Montessori eğitimi, ilk olarak Roma’da yoksul çocuklar için kullanılan 100 yıllık bir eğitim programıdır. Bu programın ünü artmaya devam etmekte, Amerika’da 500’den fazla okulda Montessori programı uygulanmaktadır. Montessori eğitimi karma yaş, özel eğitim materyalleri, özgür seçim, iş birliği, bireysel ve küçük gruplarla akademik ve sosyal öğrenme ile karakterize, dereceleme ve testlerin bulunmadığı bir eğitim sistemidir. Bu eğitimin çevre, çocuk ve öğretmen olmak üzere üç ana unsuru vardır.
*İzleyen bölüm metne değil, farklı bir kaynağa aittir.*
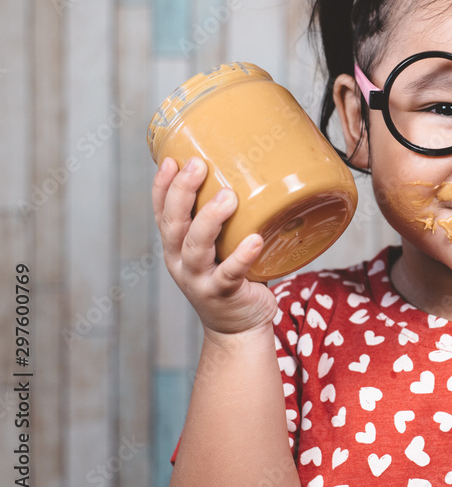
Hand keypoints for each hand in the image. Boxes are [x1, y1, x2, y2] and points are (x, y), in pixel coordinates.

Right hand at [152, 157, 277, 335]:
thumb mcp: (219, 245)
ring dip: (209, 220)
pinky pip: (230, 274)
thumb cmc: (231, 275)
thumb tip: (249, 170)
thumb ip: (223, 218)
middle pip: (174, 224)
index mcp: (176, 245)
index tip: (172, 160)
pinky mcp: (223, 294)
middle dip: (182, 192)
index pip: (162, 212)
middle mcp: (180, 261)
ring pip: (196, 247)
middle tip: (197, 165)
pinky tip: (254, 241)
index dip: (162, 186)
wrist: (238, 326)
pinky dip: (241, 257)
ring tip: (228, 197)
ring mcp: (199, 279)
Montessori eğitiminin 8 temel ilkesi şöyledir:
-
Kavrama ve hareket birbiriyle çok yakın ilişkilidir. Hareket düşünme ve öğrenmeyi artırır.
-
İnsanlar yaşamları üzerinde kontrolleri olduğu düşüncesine sahip olduklarında, öğrenme ve mutluluk gelişir.
-
İnsanlar öğrendikleri konu ile ilgili olduklarında daha iyi öğrenirler.
-
Bir faaliyete dış ödül bağlamak, okumak için para vermek veya testlerde yüksek puan vermek, ödül ortadan kalktığında bu faaliyete katılımda motivasyonu olumsuz etkilemektedir.
-
İş birlikli (ortaklaşa) uygulamalar öğrenmeye büyük katkı sağlar.
-
Soyut ortamlara göre, anlamlı ortamlardaki öğrenmeler daha derin ve zengin olur.
-
Çocuğun, yetişkinle olan belirli etkileşimleri ile ideal çocuk davranışları birbiriyle ilişkilidir.
-
Çevredeki düzen çocuklar için yararlıdır.
Kaynak: Çakıroğlu Wilbrandt, Emel, Okul Öncesi Eğitimde Montessori Yaklaşımı, Kök Yayıncılık, 2012.